COMPOSITION DE LA COUR :
LORS DES DÉBATS ET DU DÉLIBÉRÉ :
Madame Marie-Pierre FIGUET, Présidente,
Mme Marie-Pascale BLANCHARD, Conseillère,
M. Lionel BRUNO, Conseiller,
Assistés lors des débats de Alice RICHET, Greffière.
DÉBATS :
A l’audience publique du 14 décembre 2022, M. BRUNO conseiller, a été entendu en son rapport,
Les avocats ont été entendus en leurs conclusions et plaidoiries,
Puis l’affaire a été mise en délibéré pour que l’arrêt soit rendu ce jour,
Faits et procédure :
1. Le 30 mars 2019, une lettre de mission, établie sous seing privé, a été signée entre [J] [P] et la Sarl Alpes Patrimoine Ingénierie, ayant pour but l’accompagnement de [J] [P] dans son projet de cession d’entreprise. Les honoraires convenus ont inclus une part forfaitaire de 2.900 euros HT et une part variable à hauteur de 2 % HT du prix de cession. Les actifs de [J] [P] dont la cession était envisagée étaient constitués de la Sarl Le Caribou et de la Sarl Société Hôtelière du [Adresse 3].
2. Le 16 juillet 2019, une promesse unilatérale de vente a été conclue entre la Société Hôtelière du [Adresse 3] et [H] [I] en l’étude de maîtres [Y] et [Z], notaires associés. Le 15 octobre 2019, l’acte de cession a été signé pour un montant total de 1.000.000 euros, soit 250.000 euros pour la cession du fonds de commerce Le Caribou et 750.000 euros pour la cession des parts sociales de la Sarl [Adresse 3].
3. Le 14 octobre 2019, une facture d’honoraires complémentaires a été émise par la Sarl Alpes Patrimoine Ingénierie et a été envoyée à la Sarl Le Caribou et à [J] [P] pour une valeur représentant 2 % HT du montant total de cession, soit une somme de 24.000 euros TTC. Une mise en demeure a été envoyée à la Société Hôtelière du [Adresse 3] le 10 février 2021 et à la société Le Caribou le 12 février 2021.

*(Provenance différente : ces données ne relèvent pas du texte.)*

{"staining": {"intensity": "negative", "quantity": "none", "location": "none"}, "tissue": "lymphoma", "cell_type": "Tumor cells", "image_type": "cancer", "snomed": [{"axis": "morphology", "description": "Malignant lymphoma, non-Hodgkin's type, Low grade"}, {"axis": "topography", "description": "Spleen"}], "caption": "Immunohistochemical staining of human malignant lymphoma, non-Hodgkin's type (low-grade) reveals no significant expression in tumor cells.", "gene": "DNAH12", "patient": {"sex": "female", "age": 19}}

4. Le 12 février 2021, la Sarl Alpes Patrimoine Ingénierie a formé une opposition au paiement du prix de cession de la vente du fonds de commerce par voie extra-judiciaire.
5. Par assignation du 29 mars 2021. la société Alpes Patrimoine Ingénierie a sollicité notamment du tribunal de commerce de Grenoble de condamner solidairement la Société Hôtelière du [Adresse 3] et la société Le Caribou à lui verser la somme de 24.000 euros TTC en règlement de sa facture n°20191046 en date du 14 octobre 2019.
6. Par jugement du 4 juin 2021, le tribunal de commerce de Grenoble a’:
– dit la société Sarl Alpes Patrimoine Ingénierie irrecevable en sa demande,
– condamné la Sarl Alpes Patrimoine Ingénierie aux entiers dépens.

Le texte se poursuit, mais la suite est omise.